Fascinating early map of North America, issued immediately after the Louisiana Purchase in early 1803.
The most immediately noticable feature is the depiction of Louisiana as a massive political subdivision of the United States.
The western United States is largely blank, with the map pre-dating the major cartographic additions of the early 19th Century, including Humboldt's single cordillera (the Rocky Mountains), Lake Timpanagos and Lake Teguayo (the mythical Salt Lake), and the mythical rivers of the 1820s and 1830s. Interestingly, Teguayo appears as a place name in what would be the Arizona desert.
In the northwest, the supposed course of the Columbia River is perhaps the most interesting feature, depicted as turning due north and extending well into what would become British Columbia, likely confusing the course of the Frazier River. The coast of Alaska is known on a very limited basis. The Northwest Passage is clearly in evidence, with a wide Mer Selon Arrowsmith (Sea According to Arrowsmith) depicted.

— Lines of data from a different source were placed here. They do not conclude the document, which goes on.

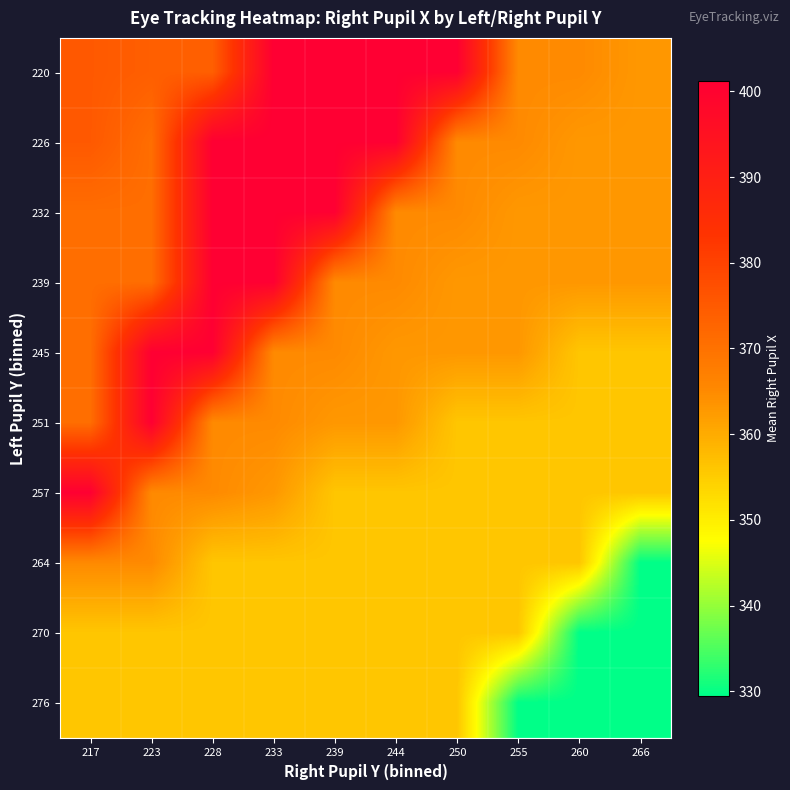

Which category has the highest value across all series?

233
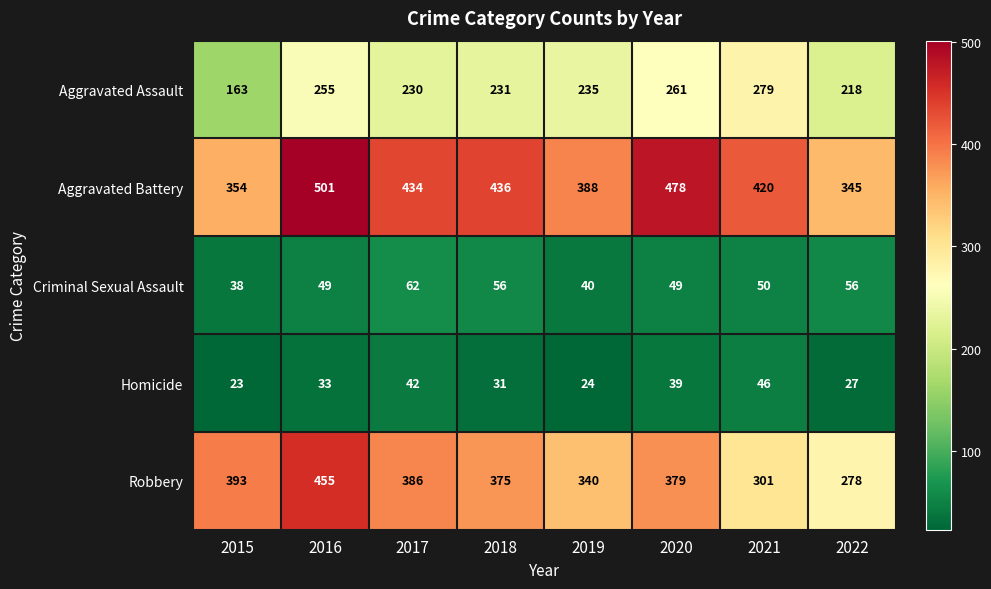

Rank the series by their maximum value, from lowest to highest.

Homicide, Criminal Sexual Assault, Aggravated Assault, Robbery, Aggravated Battery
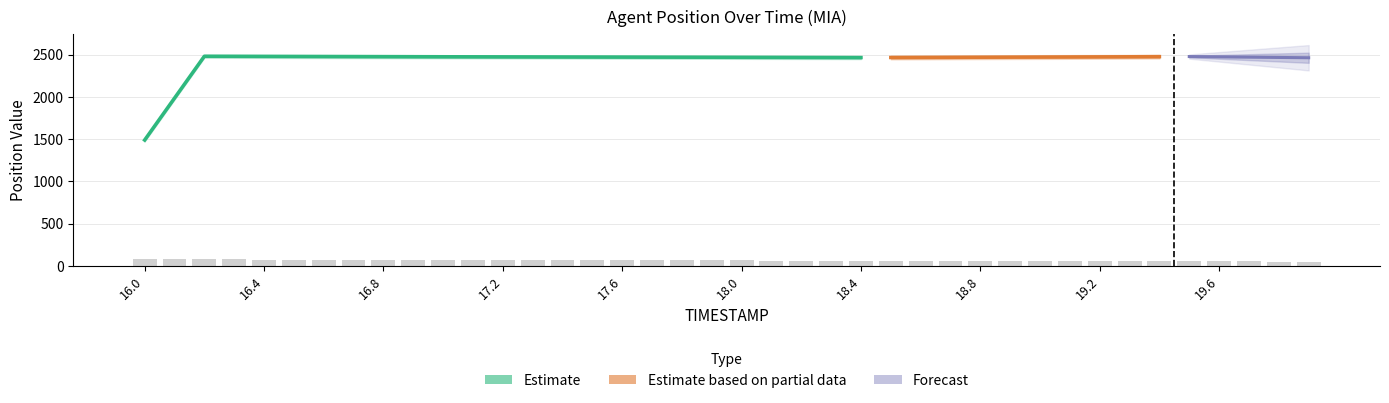

What position from the right is 19.5?

5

The limited knowledge of the course of the Colorado and Gila Rivers is quite interesting, with a mountain range traversing Southern California in an east west arc blocking the path of the Colorado River. There is no sign of the Sierra Nevada mountains or the Coastal Range in California.
Nice detail along the NW Coast of America. Massive Louisiana Territory, but a decidedly pro-English treatment of what would become Oregon Territory.